General characteristics
- Displacement: 17,000 long tons (17,300 t)
- Length: 471 ft 2 in (143.61 m)
- Beam: 59 ft 2 in (18.03 m)
- Draft: 26 ft 6 in (8.08 m)
- Speed: 11.5 knots (21.3 km/h)
- Complement: 155
- Armament: 1 × 5-inch gun; 1 × 3-inch gun;

= USS Rappahannock (AF-6) =

Cargo ship of the United States Navy

USS Rappahannock (AF-6) was a acquired by the U.S. Navy for use in World War I. She served in the North Atlantic Ocean, delivering animals, such as horses and steers on-the-hoof, to American Expeditionary Force troops in Europe.

== German service and seizure==

The first Rappahannock (Id.
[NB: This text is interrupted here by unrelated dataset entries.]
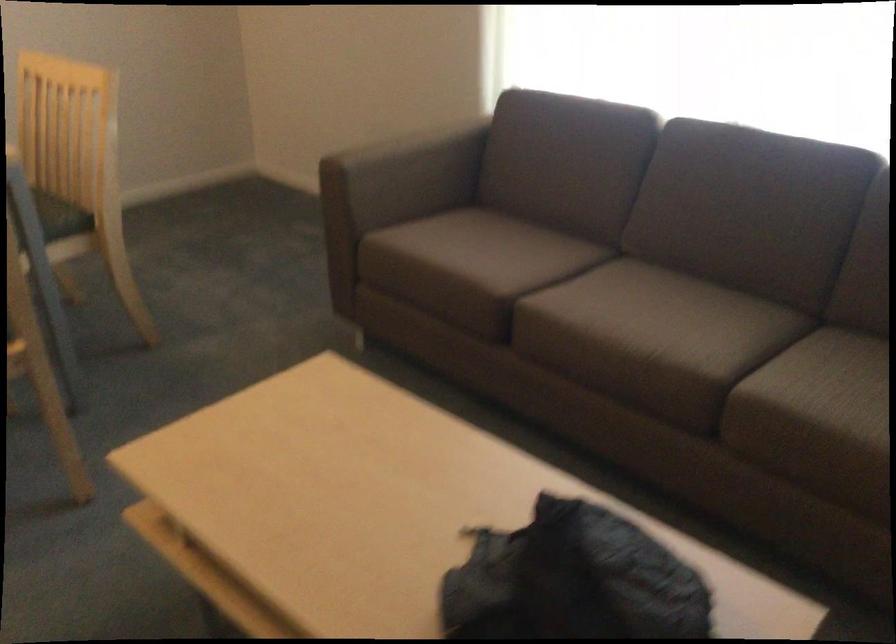
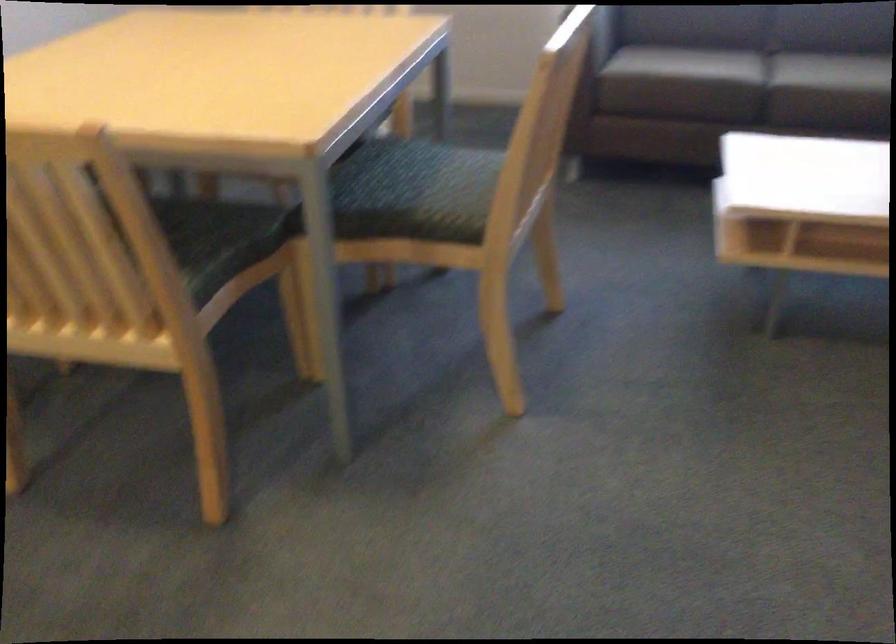
Question: In a continuous first-person perspective shot, in which direction is the camera moving?

Choices:
 (A) Left
 (B) Right
 (C) Forward
 (D) Backward

Answer: (A)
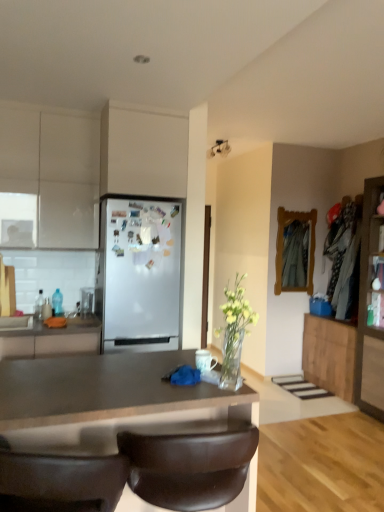
Question: Is brown leather chair at lower center oriented away from wooden cabinet at right, positioned as the 1th cabinetry in right-to-left order?

Choices:
 (A) no
 (B) yes

Answer: (A)

Question: Is brown leather chair at lower center far away from wooden cabinet at right, the fifth cabinetry positioned from the left?

Choices:
 (A) no
 (B) yes

Answer: (B)

Question: From a real-world perspective, is brown leather chair at lower center located beneath wooden cabinet at right, positioned as the 1th cabinetry in right-to-left order?

Choices:
 (A) no
 (B) yes

Answer: (B)

Question: Is brown leather chair at lower center placed right next to wooden cabinet at right, positioned as the 1th cabinetry in right-to-left order?

Choices:
 (A) yes
 (B) no

Answer: (B)

Question: Is brown leather chair at lower center oriented towards wooden cabinet at right, the fifth cabinetry positioned from the left?

Choices:
 (A) no
 (B) yes

Answer: (A)

Question: From the image's perspective, is wooden cabinet at right, acting as the 4th cabinetry starting from the left, located above or below white matte refrigerator at center?

Choices:
 (A) above
 (B) below

Answer: (B)

Question: Looking at the image, does wooden cabinet at right, acting as the 4th cabinetry starting from the left, seem bigger or smaller compared to white matte refrigerator at center?

Choices:
 (A) small
 (B) big

Answer: (A)

Question: In the image, is wooden cabinet at right, which is the 2th cabinetry from right to left, positioned in front of or behind white matte refrigerator at center?

Choices:
 (A) front
 (B) behind

Answer: (B)

Question: From their relative heights in the image, would you say wooden cabinet at right, which is the 2th cabinetry from right to left, is taller or shorter than white matte refrigerator at center?

Choices:
 (A) short
 (B) tall

Answer: (A)

Question: From a real-world perspective, is wooden cabinet at right, positioned as the 1th cabinetry in right-to-left order, above or below matte white cabinet at upper center, arranged as the third cabinetry when viewed from the left?

Choices:
 (A) above
 (B) below

Answer: (B)

Question: Is wooden cabinet at right, the fifth cabinetry positioned from the left, situated inside matte white cabinet at upper center, arranged as the third cabinetry when viewed from the left, or outside?

Choices:
 (A) inside
 (B) outside

Answer: (B)

Question: Relative to matte white cabinet at upper center, acting as the 3th cabinetry starting from the right, is wooden cabinet at right, the fifth cabinetry positioned from the left, in front or behind?

Choices:
 (A) front
 (B) behind

Answer: (B)

Question: Looking at their shapes, would you say wooden cabinet at right, the fifth cabinetry positioned from the left, is wider or thinner than matte white cabinet at upper center, acting as the 3th cabinetry starting from the right?

Choices:
 (A) thin
 (B) wide

Answer: (A)

Question: Visually, is brown leather chair at lower center positioned to the left or to the right of wooden cabinet at right, which is the 2th cabinetry from right to left?

Choices:
 (A) left
 (B) right

Answer: (A)

Question: Which is correct: brown leather chair at lower center is inside wooden cabinet at right, acting as the 4th cabinetry starting from the left, or outside of it?

Choices:
 (A) inside
 (B) outside

Answer: (B)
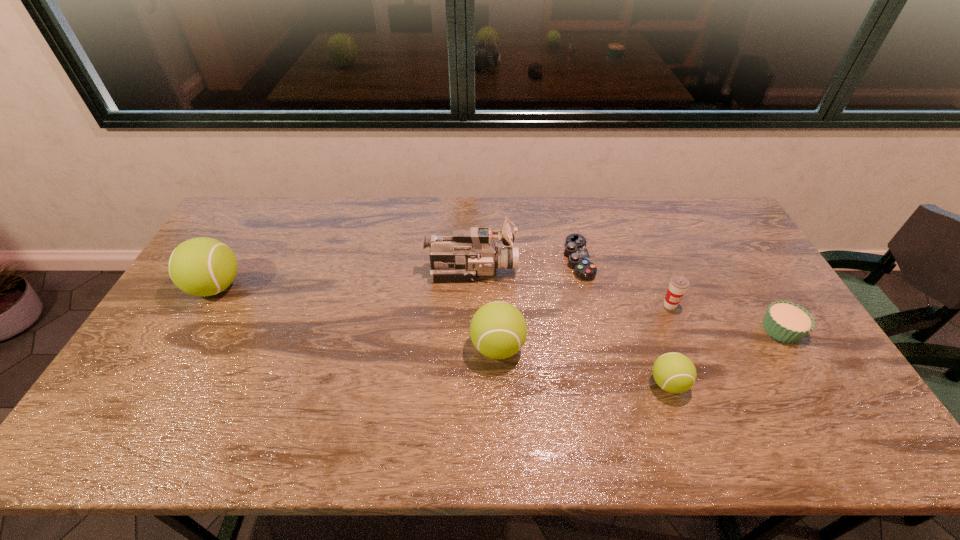
Where is `object that is at the right edge`? Image resolution: width=960 pixels, height=540 pixels. object that is at the right edge is located at coordinates (785, 321).

You are a GUI agent. You are given a task and a screenshot of the screen. Output one action in this format:
    pyautogui.click(x=<x>, y=<y>)
    Task: Click on the vacant space at the far edge
    This screenshot has height=540, width=960.
    Given the screenshot: What is the action you would take?
    pyautogui.click(x=609, y=231)

This screenshot has height=540, width=960. What are the coordinates of `vacant position at the near edge of the desktop` in the screenshot? It's located at (398, 396).

The width and height of the screenshot is (960, 540). I want to click on free region at the left edge of the desktop, so click(x=194, y=321).

Find the location of a particular element. Image resolution: width=960 pixels, height=540 pixels. vacant space at the right edge of the desktop is located at coordinates (756, 350).

Where is `free space at the far left corner`? This screenshot has height=540, width=960. free space at the far left corner is located at coordinates (278, 205).

You are a GUI agent. You are given a task and a screenshot of the screen. Output one action in this format:
    pyautogui.click(x=<x>, y=<y>)
    Task: Click on the vacant region at the near left corner of the desktop
    
    Given the screenshot: What is the action you would take?
    pyautogui.click(x=130, y=396)

The width and height of the screenshot is (960, 540). In order to click on free space between the leftmost object and the third shortest object in this screenshot , I will do `click(443, 335)`.

At what (x,y) coordinates should I click in order to perform the action: click on free space that is in between the second object from right to left and the rightmost tennis ball. Please return your answer as a coordinate pair (x, y). The image size is (960, 540). Looking at the image, I should click on (669, 345).

At what (x,y) coordinates should I click in order to perform the action: click on vacant space in between the shortest object and the cup. Please return your answer as a coordinate pair (x, y). This screenshot has width=960, height=540. Looking at the image, I should click on (624, 282).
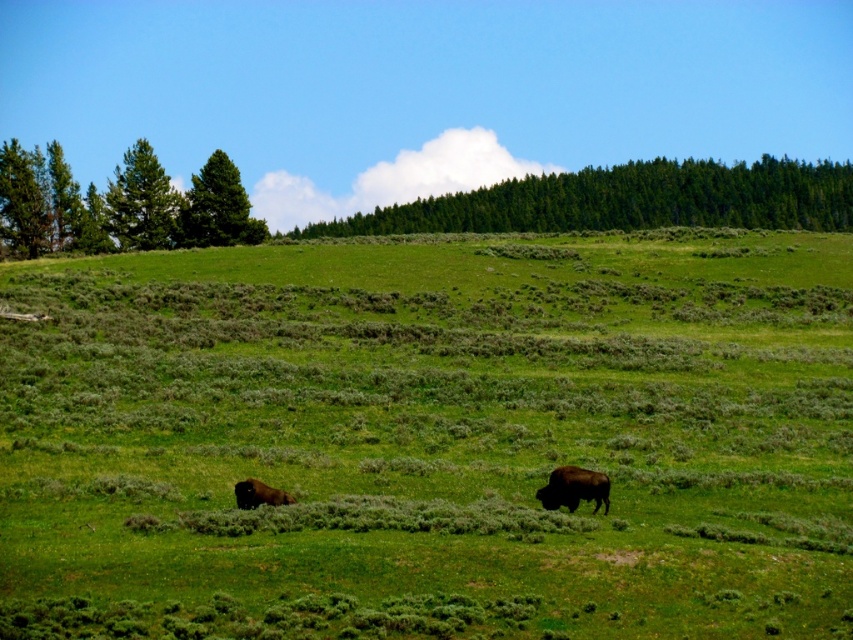
You are standing in the grassy field and want to walk towards the two trees at the upper left corner. Which one will you reach first, the green textured pine tree at upper left or the green coniferous tree at upper left?

You will reach the green textured pine tree at upper left first because it is closer to you than the green coniferous tree at upper left.

You are standing at the edge of the grassy field in the image and want to reach the dense line of evergreen trees in the background. There is a point marked at coordinates point (544, 547). If you walk straight towards the trees, will you pass by this point?

The distance between point (544, 547) and the viewer is 23.41 meters. Since the point is located along the path towards the trees, you will pass by point (544, 547) on your way to the dense line of evergreen trees.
No. 1854) was launched in 1913 as SS Pommern by the Bremer-Vulcan yards, Vegesack, Germany, for the North German Lloyd Line. She was the third freighter of the Rheinland class built for the company's Australia freight service line via the Cape of Good Hope. Pommern was voluntarily interned in Honolulu after the outbreak of World War I in Europe and was seized when the United States entered the war. She was then assigned to the US Navy by the U.S. Shipping Board; converted; delivered to the Navy 7 December 1917; renamed Rappahannock; and commissioned 8 December 1917.

== U.S. service ==

Assigned to the Naval Overseas Transportation Service as an animal transport, Rappahannock completed her fourth transatlantic run to France on 16 November 1918, five days after the Armistice. Remaining in NOTS until transferred to Train, Atlantic Fleet, on 4 February 1919, she completed one more round-trip from New York to Europe before being assigned temporary reserve status at Portsmouth in the summer of 1919. She was returned to active status in June 1922 with the designation AF-6 and, for the next 2½ years, carried cargo for both the Atlantic and Pacific Fleets.

== Merchant service ==

Rappahannock was decommissioned on 10 December 1924 and remained in reserve at Mare Island until struck from the Navy list on 19 July 1933. She was sold to the Luckenbach Steamship Co., New York City on 5 October 1933 and renamed William Luckenbach. She operated under that name through World War II. In November 1946, she was sold to the Italian company Giacomo Costa fu Andrea, becoming that company's first passenger carrier, Maria C., after being refitted with accommodation for 25 first class passengers. Together with the similar Giovanna C. and Luisa C., she established Costa Lines' liner service between Genoa, Montevideo and Buenos Aires in 1947. When ships with larger passenger capacity were placed on the South American route in 1948, the initial three ships were reassigned to a Genoa-Philadelphia-Baltimore-New York service. Withdrawn at the end of 1952, Maria C. was scrapped the following year at Savona.